Data cloud provider Snowflake has launched an open source large language model, Arctic LLM, as part of a growing portfolio of AI offerings helping enterprises leverage their data. Typical use cases include data analysis, including sentiment analysis of reviews, chatbots for customer service or sales, and business intelligence queries, like the extraction of revenue information.

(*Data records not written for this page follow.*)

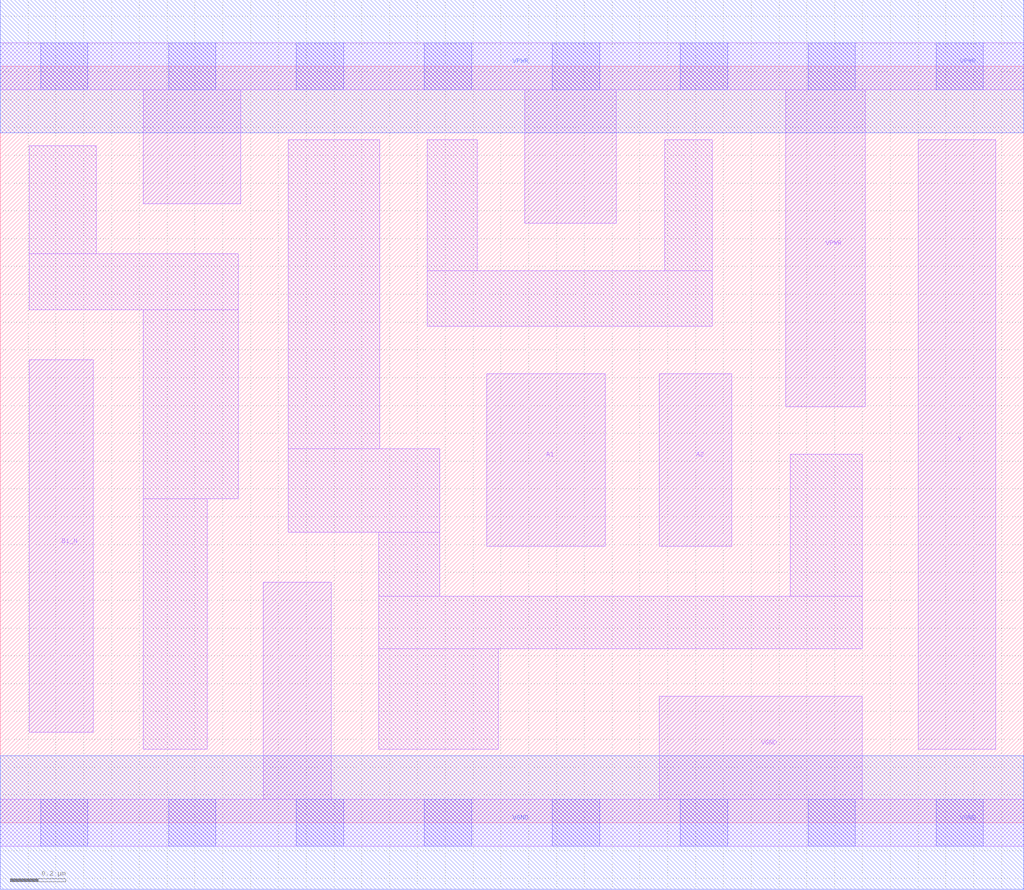
<source format=lef>
# Copyright 2020 The SkyWater PDK Authors
#
# Licensed under the Apache License, Version 2.0 (the "License");
# you may not use this file except in compliance with the License.
# You may obtain a copy of the License at
#
#     https://www.apache.org/licenses/LICENSE-2.0
#
# Unless required by applicable law or agreed to in writing, software
# distributed under the License is distributed on an "AS IS" BASIS,
# WITHOUT WARRANTIES OR CONDITIONS OF ANY KIND, either express or implied.
# See the License for the specific language governing permissions and
# limitations under the License.
#
# SPDX-License-Identifier: Apache-2.0

VERSION 5.7 ;
  NAMESCASESENSITIVE ON ;
  NOWIREEXTENSIONATPIN ON ;
  DIVIDERCHAR "/" ;
  BUSBITCHARS "[]" ;
UNITS
  DATABASE MICRONS 200 ;
END UNITS
MACRO sky130_fd_sc_hd__a21bo_1
  CLASS CORE ;
  SOURCE USER ;
  FOREIGN sky130_fd_sc_hd__a21bo_1 ;
  ORIGIN  0.000000  0.000000 ;
  SIZE  3.680000 BY  2.720000 ;
  SYMMETRY X Y R90 ;
  SITE unithd ;
  PIN A1
    ANTENNAGATEAREA  0.247500 ;
    DIRECTION INPUT ;
    USE SIGNAL ;
    PORT
      LAYER li1 ;
        RECT 1.750000 0.995000 2.175000 1.615000 ;
    END
  END A1
  PIN A2
    ANTENNAGATEAREA  0.247500 ;
    DIRECTION INPUT ;
    USE SIGNAL ;
    PORT
      LAYER li1 ;
        RECT 2.370000 0.995000 2.630000 1.615000 ;
    END
  END A2
  PIN B1_N
    ANTENNAGATEAREA  0.126000 ;
    DIRECTION INPUT ;
    USE SIGNAL ;
    PORT
      LAYER li1 ;
        RECT 0.105000 0.325000 0.335000 1.665000 ;
    END
  END B1_N
  PIN X
    ANTENNADIFFAREA  0.429000 ;
    DIRECTION OUTPUT ;
    USE SIGNAL ;
    PORT
      LAYER li1 ;
        RECT 3.300000 0.265000 3.580000 2.455000 ;
    END
  END X
  PIN VGND
    DIRECTION INOUT ;
    SHAPE ABUTMENT ;
    USE GROUND ;
    PORT
      LAYER li1 ;
        RECT 0.000000 -0.085000 3.680000 0.085000 ;
        RECT 0.945000  0.085000 1.190000 0.865000 ;
        RECT 2.370000  0.085000 3.100000 0.455000 ;
      LAYER mcon ;
        RECT 0.145000 -0.085000 0.315000 0.085000 ;
        RECT 0.605000 -0.085000 0.775000 0.085000 ;
        RECT 1.065000 -0.085000 1.235000 0.085000 ;
        RECT 1.525000 -0.085000 1.695000 0.085000 ;
        RECT 1.985000 -0.085000 2.155000 0.085000 ;
        RECT 2.445000 -0.085000 2.615000 0.085000 ;
        RECT 2.905000 -0.085000 3.075000 0.085000 ;
        RECT 3.365000 -0.085000 3.535000 0.085000 ;
      LAYER met1 ;
        RECT 0.000000 -0.240000 3.680000 0.240000 ;
    END
  END VGND
  PIN VPWR
    DIRECTION INOUT ;
    SHAPE ABUTMENT ;
    USE POWER ;
    PORT
      LAYER li1 ;
        RECT 0.000000 2.635000 3.680000 2.805000 ;
        RECT 0.515000 2.225000 0.865000 2.635000 ;
        RECT 1.885000 2.155000 2.215000 2.635000 ;
        RECT 2.825000 1.495000 3.110000 2.635000 ;
      LAYER mcon ;
        RECT 0.145000 2.635000 0.315000 2.805000 ;
        RECT 0.605000 2.635000 0.775000 2.805000 ;
        RECT 1.065000 2.635000 1.235000 2.805000 ;
        RECT 1.525000 2.635000 1.695000 2.805000 ;
        RECT 1.985000 2.635000 2.155000 2.805000 ;
        RECT 2.445000 2.635000 2.615000 2.805000 ;
        RECT 2.905000 2.635000 3.075000 2.805000 ;
        RECT 3.365000 2.635000 3.535000 2.805000 ;
      LAYER met1 ;
        RECT 0.000000 2.480000 3.680000 2.960000 ;
    END
  END VPWR
  OBS
    LAYER li1 ;
      RECT 0.105000 1.845000 0.855000 2.045000 ;
      RECT 0.105000 2.045000 0.345000 2.435000 ;
      RECT 0.515000 0.265000 0.745000 1.165000 ;
      RECT 0.515000 1.165000 0.855000 1.845000 ;
      RECT 1.035000 1.045000 1.580000 1.345000 ;
      RECT 1.035000 1.345000 1.365000 2.455000 ;
      RECT 1.360000 0.265000 1.790000 0.625000 ;
      RECT 1.360000 0.625000 3.100000 0.815000 ;
      RECT 1.360000 0.815000 1.580000 1.045000 ;
      RECT 1.535000 1.785000 2.560000 1.985000 ;
      RECT 1.535000 1.985000 1.715000 2.455000 ;
      RECT 2.390000 1.985000 2.560000 2.455000 ;
      RECT 2.840000 0.815000 3.100000 1.325000 ;
  END
END sky130_fd_sc_hd__a21bo_1

</source>
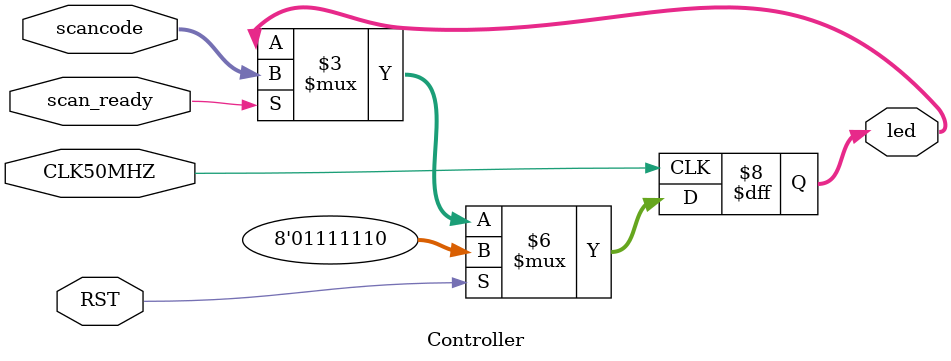
<source format=v>
module Controller(
  input 	   CLK50MHZ,
  input 	   RST,
  input [7:0] 	   scancode,
  input 	   scan_ready,
  output reg [7:0] led = 8'b0011_1100
);

    always @(posedge CLK50MHZ)
        if(RST)
          led <= 8'b0111_1110;
        else if( scan_ready )
          led <= scancode;

endmodule

</source>
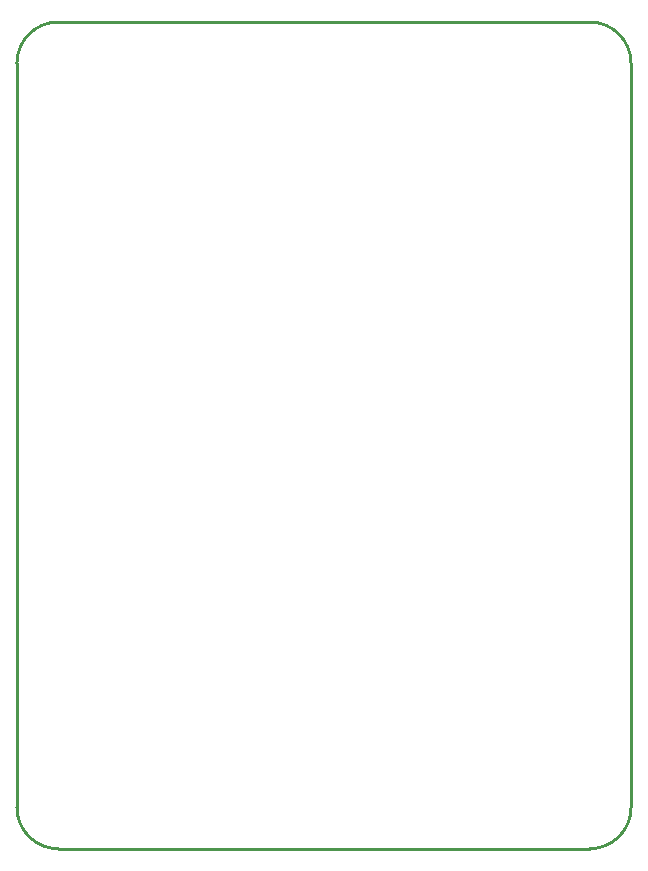
<source format=gbr>
G04 start of page 6 for group 4 idx 4 *
G04 Title: (unknown), outline *
G04 Creator: pcb 1.99z *
G04 CreationDate: Mon 27 May 2013 22:28:21 GMT UTC *
G04 For: rbarlow *
G04 Format: Gerber/RS-274X *
G04 PCB-Dimensions (mm): 70.00 90.00 *
G04 PCB-Coordinate-Origin: lower left *
%MOMM*%
%FSLAX43Y43*%
%LNOUTLINE*%
%ADD114C,0.250*%
G54D114*X13500Y80000D02*X58500D01*
X62000Y76500D02*Y13500D01*
X58500Y10000D02*X13500D01*
X10000Y13500D02*Y76500D01*
G75*G02X13500Y80000I3500J0D01*G01*
X58500D02*G75*G02X62000Y76500I0J-3500D01*G01*
X10000Y13500D02*G75*G03X13500Y10000I3500J0D01*G01*
X58500D02*G75*G03X62000Y13500I0J3500D01*G01*
M02*

</source>
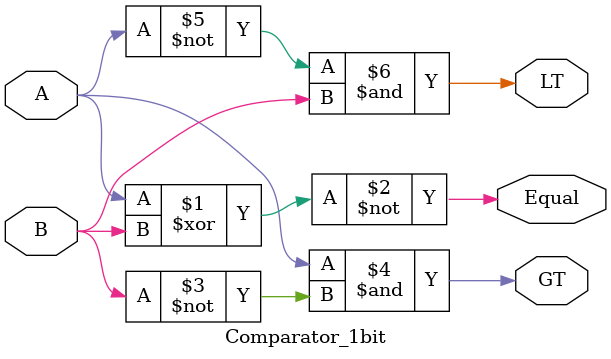
<source format=v>
`timescale 1ns / 1ps


module Comparator_1bit(
    input A,
    input B,
    output Equal,
    output GT,
    output LT
    );
    assign Equal=~(A^B); 
    assign GT=A&~B;
    assign LT=~A&B;
endmodule

</source>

Snowflake’s Arctic is being offered alongside other LLM models from Meta, Mistral AI, Google and Reka in its Cortex product, which is only available in select regions. Snowflake said Cortex will be available in APAC in Japan in June via the AWS Asia Pacific (Tokyo) region. The offering is expected to roll out to customers around the world and the rest of APAC over time.
Arctic will also be available via hyperscaler Amazon Web Services, as well as other model gardens and catalogs used by enterprises, which include Hugging Face, Lamini, Microsoft Azure, NVIDIA API catalog, Perplexity, Together AI and others, according to the company.
Arctic is Snowflake’s new “state-of the art” LLM, launched in April 2024, designed primarily for enterprise use cases. The firm has shared data showing that Arctic scores well against other LLMs on several benchmarks, including SQL code generation and instruction following.
Snowflake’s Head of AI Baris Gultekin said the LLM took three months to build — an eighth of the time of some other models — on a budget of $2 million. This achievement sees the model push the envelope for how quickly and cheaply an enterprise-grade LLM can be developed.
Arctic LLM’s aims to provide “efficient intelligence”; it excels at common enterprise tasks, while being cheaper to use when training custom AI models on enterprise data. It is also pushing the open source envelope, having been released on an open source Apache 2.0 licence.
Rather than taking the general-purpose world understanding offered by many other open source LLMs, which include Meta’s Llama models, the Arctic AI model is aiming to specifically meet enterprise demand for “conversational SQL data copilots, code pilots and RAG chatbots.”
SEE: Zetaris on federated data lakes and the enterprise data mess
Snowflake created its own “enterprise intelligence” metric to measure the LLM’s performance, which was a combination of coding, SQL generation and instruction following capabilities.
Arctic came out favorably against models from Databricks, Meta and Mistral on common AI model benchmarking tests, which challenge and provide a percentage score for LLM models in specific domains of capability. According to Snowflake, the model’s ability to excel in enterprise intelligence when measured against LLMs with higher budgets was notable.
Gultekin said the Arctic AI LLM offers enterprise customers a way to train custom LLMs using their own data in a more cost-effective way. The model is also tailored for efficient inferencing to make enterprise deployments lower cost and more practical.
Snowflake making the Arctic LLM open source with an Apache 2.0 licence is thanks in part to what Gultekin said is the AI team’s deep background in open source. This is seeing the firm provide access to weights and code, as well as data recipes and research insights.
Snowflake believes the industry and product itself will be able to move forward faster through genuine open source developer contributions, while Gultekin said that being able to see under the hood would help enterprise customers trust the model more.
Snowflake’s Arctic release caused a splash in the enterprise data and tech community, thanks to its speed and efficiency and SQL generation capabilities. Gultekin said the firm’s decision to “push the envelope on open source” has created excitement from the research community.
SEE: Our comparison of Snowflake with Azure Synapse Analytics
“This is our first release, and it sets a really good benchmark. The market is going to evolve such that there will not be a single winner; instead, all customers are very interested in choice in the market. We have already seen a tonne of usage, and we expect that to continue,” he said.
Snowflake previously offered a series of machine learning solutions. As part of the generative AI boom in 2023, it acquired a number of AI organisations, including data search company Neeva and NXYZ, a company where Gultekin was the chief executive officers and co-founder. Since then, Snowflake has built out its core generative AI platform, AI search capabilities and is now adding LLM models.